■ **Assigned task**
Pull out each line of the records that contains the word "запрещённые", copying those lines in full. Case counts.

■ **Data for analysis**
--------
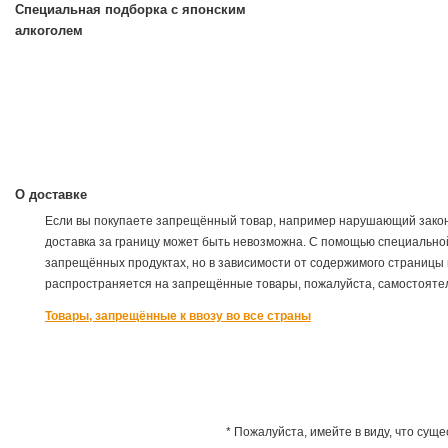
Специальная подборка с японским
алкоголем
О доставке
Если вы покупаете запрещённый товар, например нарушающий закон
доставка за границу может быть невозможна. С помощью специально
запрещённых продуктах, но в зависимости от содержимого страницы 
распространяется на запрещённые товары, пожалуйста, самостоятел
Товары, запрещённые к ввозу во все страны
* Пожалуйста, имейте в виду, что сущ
--------
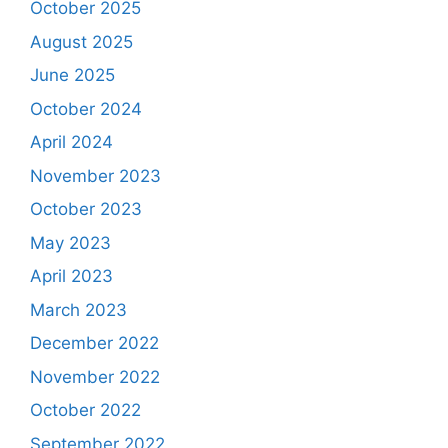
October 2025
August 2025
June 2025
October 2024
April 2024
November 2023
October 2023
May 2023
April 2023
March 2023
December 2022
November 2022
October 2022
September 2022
--------
■ **Answer to this task**
распространяется на запрещённые товары, пожалуйста, самостоятел
Товары, запрещённые к ввозу во все страны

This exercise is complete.